Cell-free receptor-based biosensors

The ability to express and purify modified recombinant signalling proteins such that they retain their biological function in a cell-free context has provided a basis for production of molecular biosensors. Here the authors utilise G-protein coupled receptors (GPCRs) and their G-proteins to detect various binding partners in a cell-free environment. Molecular biology approaches were employed to express these proteins using baculovirus and bacteria, and to alter their characteristics to improve surface-attachment and fluorescent labelling capabilities. Ligand-mediated signalling of a GPCR could be measured (using [³⁵S]GTPgammaS-binding assays) in a reconstituted system with recombinant proteins either free in solution or attached to Ni²⁺-coated beads. Affinity of histidine-tagged proteins for a Ni²⁺-coated surface was significantly enhanced by addition of extra histidine residues to the tag, as determined by surface plasmon resonance. This was due to the longer tag occupying, on average, a greater number of available histidine-binding sites. Further, a novel homogeneous fluorescence resonance energy transfer (FRET)-based assay has been developed to detect rearrangements in the G-protein heterotrimer.

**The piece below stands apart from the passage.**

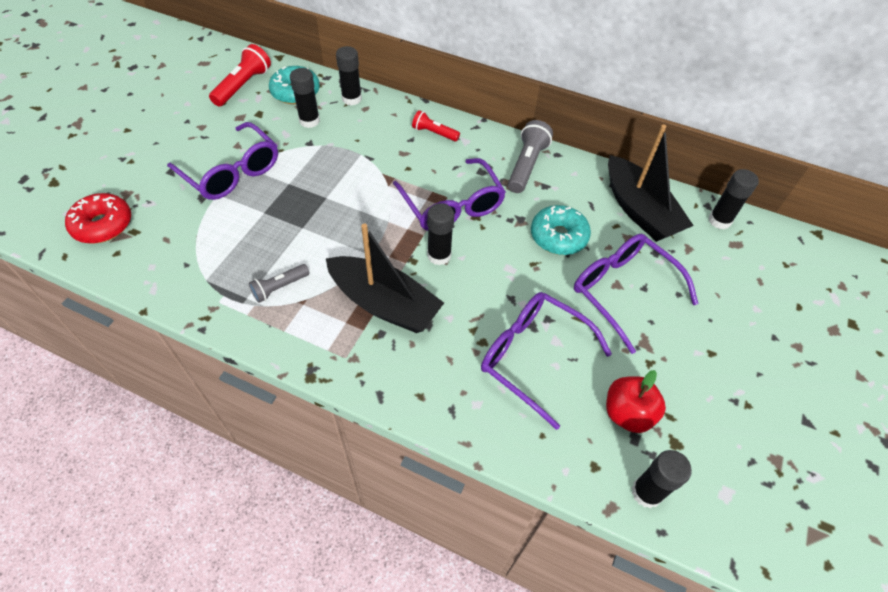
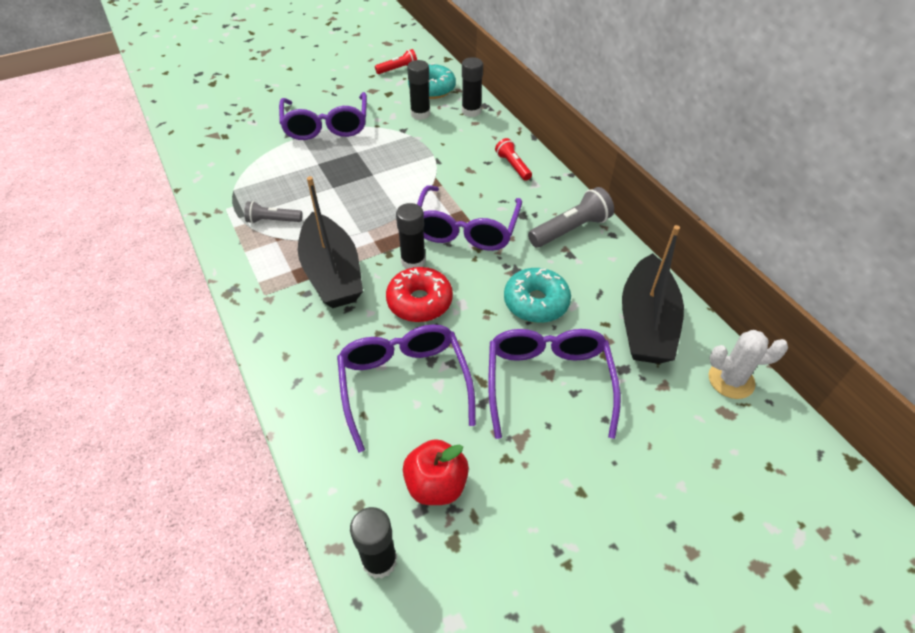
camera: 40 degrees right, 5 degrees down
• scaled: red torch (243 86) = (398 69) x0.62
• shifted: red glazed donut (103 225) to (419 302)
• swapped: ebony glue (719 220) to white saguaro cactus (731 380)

Investigation of small peptides that can be fused to G-protein subunits, allowing for site-specific fluorescent labelling, was undertaken in order to improve the resolution of the "first generation" FRET assay. By utilizing this improved G-protein heterotrimer "molecular switch", we are developing a generic technology such that a range of GPCRs could be assayed for ligand-mediated activation while attached to surfaces (e.g. on beads or as microarrays) or in solution (e.g. multi-well plates), with increased throughput.